From AOL News:
Those targeted for deportation represent a small fraction of the estimated 8 million illegal immigrants in the USA. Most illegal immigrants are unknown to U.S. immigration officials. Only those who are caught trying to enter the USA or who otherwise reveal themselves — such as by committing crimes, applying for asylum or seeking government benefits — become targets for deportation.
Despite the rising number of deportations, U.S. agents have struggled to reduce the number of illegal immigrants who have disobeyed orders to leave the country or who have failed to appear at deportation hearings.
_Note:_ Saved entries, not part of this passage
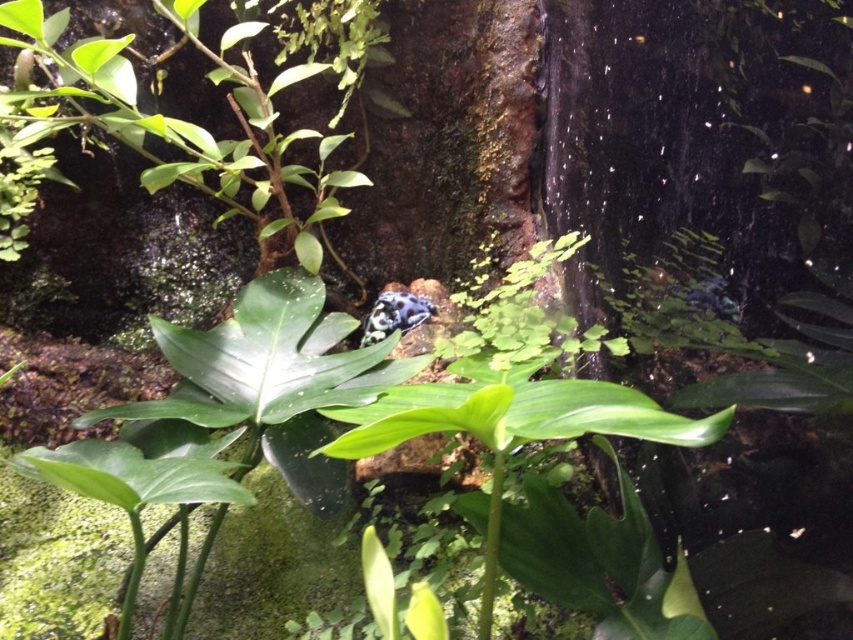
Can you confirm if green matte leaf at center-left is positioned above speckled blue frog at center?

Actually, green matte leaf at center-left is below speckled blue frog at center.

This screenshot has width=853, height=640. Identify the location of green matte leaf at center-left. (131, 474).

Where is `green matte leaf at center-left`? This screenshot has width=853, height=640. green matte leaf at center-left is located at coordinates (131, 474).

Between green matte leaf at center and speckled blue frog at center, which one is positioned lower?

green matte leaf at center is below.

Who is positioned more to the left, green matte leaf at center or speckled blue frog at center?

speckled blue frog at center is more to the left.

The width and height of the screenshot is (853, 640). What do you see at coordinates (425, 424) in the screenshot? I see `green matte leaf at center` at bounding box center [425, 424].

The width and height of the screenshot is (853, 640). Identify the location of green matte leaf at center. (425, 424).

Between point (76, 451) and point (465, 429), which one is positioned behind?

Positioned behind is point (76, 451).

Measure the distance from green matte leaf at center-left to green matte leaf at center.

green matte leaf at center-left is 31.45 centimeters from green matte leaf at center.

The image size is (853, 640). I want to click on green matte leaf at center-left, so click(x=131, y=474).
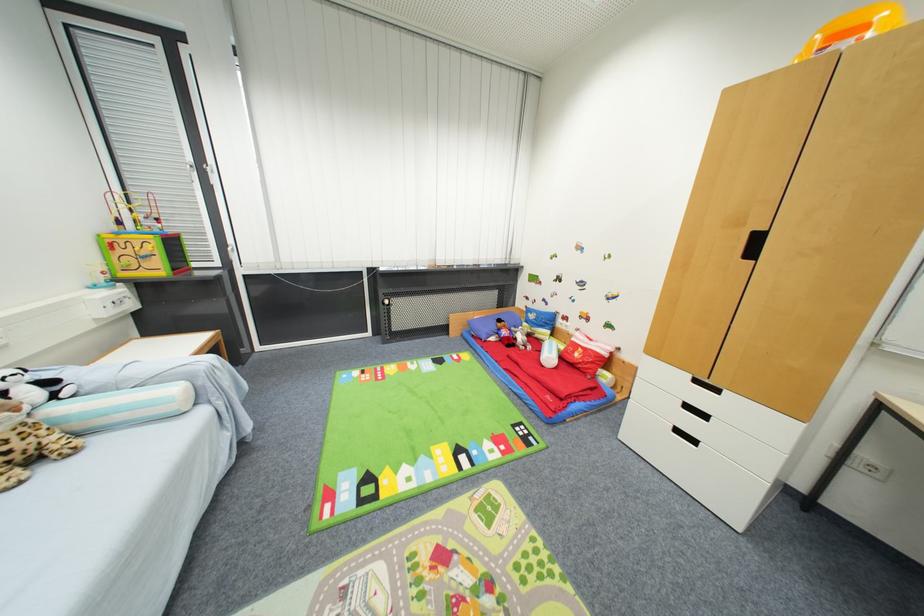
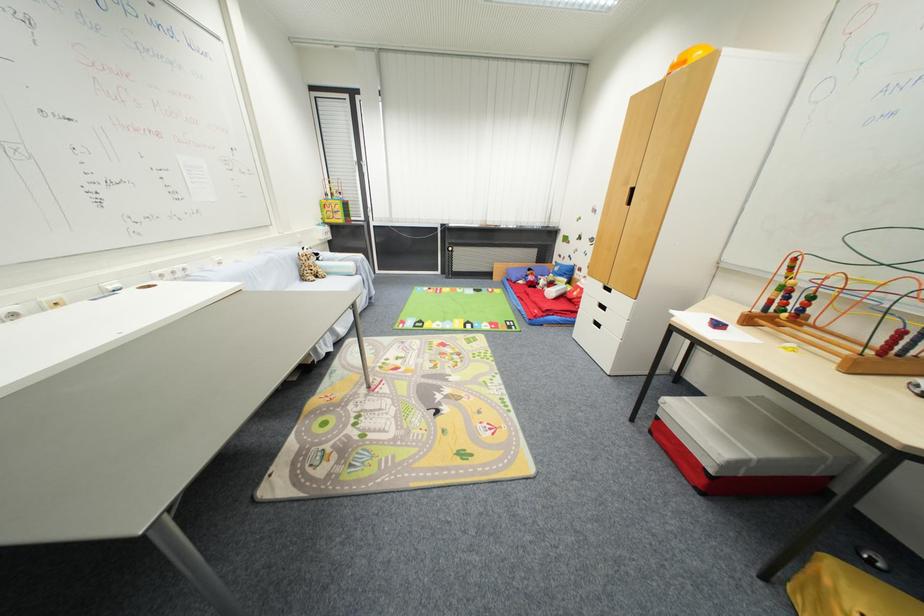
Question: I am providing you with two images of the same scene from different viewpoints. After the viewpoint changes to image2, which objects are now occluded?

Choices:
 (A) stuffed tiger toy
 (B) blue paper bin
 (C) panda stuffed animal
 (D) sofa sitting surface

Answer: (C)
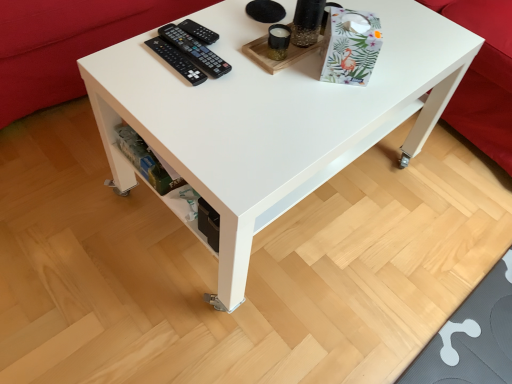
Measure the distance between point [197,32] and camera.

They are 1.06 meters apart.

This screenshot has width=512, height=384. What do you see at coordinates (272, 116) in the screenshot?
I see `white glossy table at center` at bounding box center [272, 116].

Identify the location of black plastic remote controls at upper left, the second control in the top-to-bottom sequence. (194, 50).

From the image's perspective, is black plastic remote at upper center, which ranks as the second control in bottom-to-top order, above or below red fabric couch at lower left, the 2th couch viewed from the right?

From the image's perspective, black plastic remote at upper center, which ranks as the second control in bottom-to-top order, appears below red fabric couch at lower left, the 2th couch viewed from the right.

From the image's perspective, starting from the red fabric couch at lower left, the 2th couch viewed from the right, which control is the 1st one below? Please provide its 2D coordinates.

[(199, 31)]

Can you confirm if black plastic remote at upper center, positioned as the 1th control in top-to-bottom order, is shorter than red fabric couch at lower left, the 2th couch viewed from the right?

Correct, black plastic remote at upper center, positioned as the 1th control in top-to-bottom order, is not as tall as red fabric couch at lower left, the 2th couch viewed from the right.

Could you tell me if black plastic remote at upper center, positioned as the 1th control in top-to-bottom order, is facing red fabric couch at upper right, the 1th couch viewed from the right?

No, black plastic remote at upper center, positioned as the 1th control in top-to-bottom order, does not turn towards red fabric couch at upper right, the 1th couch viewed from the right.

Is black plastic remote at upper center, positioned as the 1th control in top-to-bottom order, further to the viewer compared to red fabric couch at upper right, the 1th couch viewed from the right?

No, it is in front of red fabric couch at upper right, the 1th couch viewed from the right.

Which object is positioned more to the right, black plastic remote at upper center, positioned as the 1th control in top-to-bottom order, or red fabric couch at upper right, acting as the 2th couch starting from the left?

Positioned to the right is red fabric couch at upper right, acting as the 2th couch starting from the left.

Is red fabric couch at lower left, acting as the first couch starting from the left, turned away from black plastic remote controls at upper left, marked as the 1th control in a bottom-to-top arrangement?

red fabric couch at lower left, acting as the first couch starting from the left, is not turned away from black plastic remote controls at upper left, marked as the 1th control in a bottom-to-top arrangement.

From the red fabric couch at lower left, the 2th couch viewed from the right, count 2nd controls forward and point to it. Please provide its 2D coordinates.

[(194, 50)]

Does point (136, 30) come behind point (195, 56)?

Yes, it is.

From the image's perspective, is red fabric couch at lower left, acting as the first couch starting from the left, under black plastic remote controls at upper left, marked as the 1th control in a bottom-to-top arrangement?

No.

Considering the relative positions of black plastic remote at upper center, positioned as the 1th control in top-to-bottom order, and black plastic remote controls at upper left, marked as the 1th control in a bottom-to-top arrangement, in the image provided, is black plastic remote at upper center, positioned as the 1th control in top-to-bottom order, behind black plastic remote controls at upper left, marked as the 1th control in a bottom-to-top arrangement,?

Yes, black plastic remote at upper center, positioned as the 1th control in top-to-bottom order, is further from the camera.

Is black plastic remote at upper center, which ranks as the second control in bottom-to-top order, looking in the opposite direction of black plastic remote controls at upper left, marked as the 1th control in a bottom-to-top arrangement?

That's not correct — black plastic remote at upper center, which ranks as the second control in bottom-to-top order, is not looking away from black plastic remote controls at upper left, marked as the 1th control in a bottom-to-top arrangement.

From a real-world perspective, is black plastic remote at upper center, positioned as the 1th control in top-to-bottom order, on black plastic remote controls at upper left, the second control in the top-to-bottom sequence?

No.

Which is more to the left, black plastic remote at upper center, which ranks as the second control in bottom-to-top order, or black plastic remote controls at upper left, marked as the 1th control in a bottom-to-top arrangement?

black plastic remote controls at upper left, marked as the 1th control in a bottom-to-top arrangement.

From the image's perspective, starting from the red fabric couch at upper right, the 1th couch viewed from the right, which control is the 2nd one below? Please provide its 2D coordinates.

[(194, 50)]

Can you confirm if red fabric couch at upper right, acting as the 2th couch starting from the left, is shorter than black plastic remote controls at upper left, the second control in the top-to-bottom sequence?

In fact, red fabric couch at upper right, acting as the 2th couch starting from the left, may be taller than black plastic remote controls at upper left, the second control in the top-to-bottom sequence.

Is red fabric couch at upper right, the 1th couch viewed from the right, positioned with its back to black plastic remote controls at upper left, the second control in the top-to-bottom sequence?

That's not correct — red fabric couch at upper right, the 1th couch viewed from the right, is not looking away from black plastic remote controls at upper left, the second control in the top-to-bottom sequence.

Looking at this image, are red fabric couch at upper right, the 1th couch viewed from the right, and black plastic remote controls at upper left, marked as the 1th control in a bottom-to-top arrangement, located far from each other?

That's not correct — red fabric couch at upper right, the 1th couch viewed from the right, is a little close to black plastic remote controls at upper left, marked as the 1th control in a bottom-to-top arrangement.

Looking at the image, does white glossy table at center seem bigger or smaller compared to red fabric couch at upper right, the 1th couch viewed from the right?

Considering their sizes, white glossy table at center takes up less space than red fabric couch at upper right, the 1th couch viewed from the right.

From a real-world perspective, is white glossy table at center physically below red fabric couch at upper right, acting as the 2th couch starting from the left?

Incorrect, from a real-world perspective, white glossy table at center is higher than red fabric couch at upper right, acting as the 2th couch starting from the left.

Who is taller, white glossy table at center or red fabric couch at upper right, acting as the 2th couch starting from the left?

With more height is red fabric couch at upper right, acting as the 2th couch starting from the left.

How different are the orientations of white glossy table at center and red fabric couch at upper right, the 1th couch viewed from the right, in degrees?

87.7 degrees separate the facing orientations of white glossy table at center and red fabric couch at upper right, the 1th couch viewed from the right.

From a real-world perspective, between red fabric couch at upper right, acting as the 2th couch starting from the left, and red fabric couch at lower left, acting as the first couch starting from the left, who is vertically higher?

From a 3D spatial view, red fabric couch at upper right, acting as the 2th couch starting from the left, is above.

Who is shorter, red fabric couch at upper right, the 1th couch viewed from the right, or red fabric couch at lower left, acting as the first couch starting from the left?

red fabric couch at lower left, acting as the first couch starting from the left, is shorter.

Which is less distant, (511, 156) or (112, 37)?

Point (112, 37)

In the scene shown: Who is bigger, red fabric couch at upper right, acting as the 2th couch starting from the left, or red fabric couch at lower left, the 2th couch viewed from the right?

With larger size is red fabric couch at lower left, the 2th couch viewed from the right.

In order to click on couch that is the 1st one when counting backward from the black plastic remote at upper center, which ranks as the second control in bottom-to-top order in this screenshot , I will do `click(67, 44)`.

Where is `the 1st control to the left of the red fabric couch at upper right, acting as the 2th couch starting from the left, counting from the anchor's position`? the 1st control to the left of the red fabric couch at upper right, acting as the 2th couch starting from the left, counting from the anchor's position is located at coordinates (199, 31).

Estimate the real-world distances between objects in this image. Which object is closer to black plastic remote at upper center, positioned as the 1th control in top-to-bottom order, red fabric couch at lower left, acting as the first couch starting from the left, or red fabric couch at upper right, acting as the 2th couch starting from the left?

red fabric couch at lower left, acting as the first couch starting from the left, is positioned closer to the anchor black plastic remote at upper center, positioned as the 1th control in top-to-bottom order.

When comparing their distances from white glossy table at center, does red fabric couch at upper right, acting as the 2th couch starting from the left, or red fabric couch at lower left, the 2th couch viewed from the right, seem further?

Among the two, red fabric couch at upper right, acting as the 2th couch starting from the left, is located further to white glossy table at center.

Considering their positions, is red fabric couch at upper right, the 1th couch viewed from the right, positioned further to red fabric couch at lower left, the 2th couch viewed from the right, than white glossy table at center?

red fabric couch at upper right, the 1th couch viewed from the right, is positioned further to the anchor red fabric couch at lower left, the 2th couch viewed from the right.

Considering their positions, is white glossy table at center positioned closer to red fabric couch at lower left, acting as the first couch starting from the left, than black plastic remote controls at upper left, marked as the 1th control in a bottom-to-top arrangement?

black plastic remote controls at upper left, marked as the 1th control in a bottom-to-top arrangement.

Based on the photo, estimate the real-world distances between objects in this image. Which object is further from black plastic remote controls at upper left, marked as the 1th control in a bottom-to-top arrangement, red fabric couch at upper right, acting as the 2th couch starting from the left, or black plastic remote at upper center, which ranks as the second control in bottom-to-top order?

Based on the image, red fabric couch at upper right, acting as the 2th couch starting from the left, appears to be further to black plastic remote controls at upper left, marked as the 1th control in a bottom-to-top arrangement.

From the image, which object appears to be farther from red fabric couch at lower left, acting as the first couch starting from the left, white glossy table at center or black plastic remote at upper center, which ranks as the second control in bottom-to-top order?

white glossy table at center is further to red fabric couch at lower left, acting as the first couch starting from the left.

Based on their spatial positions, is red fabric couch at upper right, the 1th couch viewed from the right, or black plastic remote controls at upper left, marked as the 1th control in a bottom-to-top arrangement, further from red fabric couch at lower left, the 2th couch viewed from the right?

red fabric couch at upper right, the 1th couch viewed from the right.

Consider the image. When comparing their distances from red fabric couch at lower left, acting as the first couch starting from the left, does white glossy table at center or red fabric couch at upper right, acting as the 2th couch starting from the left, seem further?

Based on the image, red fabric couch at upper right, acting as the 2th couch starting from the left, appears to be further to red fabric couch at lower left, acting as the first couch starting from the left.

This screenshot has height=384, width=512. I want to click on table between red fabric couch at lower left, the 2th couch viewed from the right, and red fabric couch at upper right, acting as the 2th couch starting from the left, so click(272, 116).

You are a GUI agent. You are given a task and a screenshot of the screen. Output one action in this format:
    pyautogui.click(x=<x>, y=<y>)
    Task: Click on the table situated between black plastic remote controls at upper left, marked as the 1th control in a bottom-to-top arrangement, and red fabric couch at upper right, the 1th couch viewed from the right, from left to right
    This screenshot has height=384, width=512.
    Given the screenshot: What is the action you would take?
    pyautogui.click(x=272, y=116)

Locate an element on the screen. table between black plastic remote at upper center, positioned as the 1th control in top-to-bottom order, and red fabric couch at upper right, the 1th couch viewed from the right, from left to right is located at coordinates (272, 116).

Find the location of a particular element. Image resolution: width=512 pixels, height=384 pixels. control between white glossy table at center and black plastic remote at upper center, which ranks as the second control in bottom-to-top order, in the front-back direction is located at coordinates (194, 50).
That number has remained at an estimated 400,000 because immigrants continue to flow into the USA — particularly along the Southwest border — and illegal immigrants continue to defy orders to appear at deportation hearings.
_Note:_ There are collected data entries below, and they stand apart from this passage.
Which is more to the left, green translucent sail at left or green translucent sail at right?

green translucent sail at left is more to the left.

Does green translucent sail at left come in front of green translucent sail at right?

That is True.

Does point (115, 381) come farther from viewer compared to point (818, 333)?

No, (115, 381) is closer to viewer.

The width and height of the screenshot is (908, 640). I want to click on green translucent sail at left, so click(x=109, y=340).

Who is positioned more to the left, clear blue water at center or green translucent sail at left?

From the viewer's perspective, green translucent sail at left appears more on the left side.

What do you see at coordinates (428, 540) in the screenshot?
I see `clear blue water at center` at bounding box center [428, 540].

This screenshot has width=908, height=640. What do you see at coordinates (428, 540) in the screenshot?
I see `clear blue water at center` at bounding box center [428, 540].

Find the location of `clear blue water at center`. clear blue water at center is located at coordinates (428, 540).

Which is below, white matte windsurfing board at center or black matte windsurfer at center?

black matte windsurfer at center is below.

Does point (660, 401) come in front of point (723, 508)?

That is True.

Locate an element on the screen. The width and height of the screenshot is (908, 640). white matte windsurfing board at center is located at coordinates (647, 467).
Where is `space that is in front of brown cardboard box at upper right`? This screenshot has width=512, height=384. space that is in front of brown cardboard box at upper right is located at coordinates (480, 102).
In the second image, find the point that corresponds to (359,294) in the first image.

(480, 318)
I believe the above assumption of the number of illegal aliens within the United States probably is an erroneous estimate. I've read numbers in the ten to twelve million range, in many different publications. With such a weak grasp of border control, useful deportation procedures become useless, or nearly so.
What interested me in this article was its largely sympathetic view of illegal immigrants. And yet, in a sidebar located on the right-hand side of the page, AOL asks its readers to vote on an issue facing an illegal alien profiled in the article. She is in trouble for playing a small role in a drug-smuggling operation, in addition to her extralegal status. Here are the voting results:
Should Ana Ortega be allowed to return to the United States?
No--82%
Yes--18%
These percentages were derived from 124,913 votes.
Yep, just like Asa Hutchinson informed us, Americans obviously "don't have the will" to deport illegal aliens--or "invaders", as I like to call them.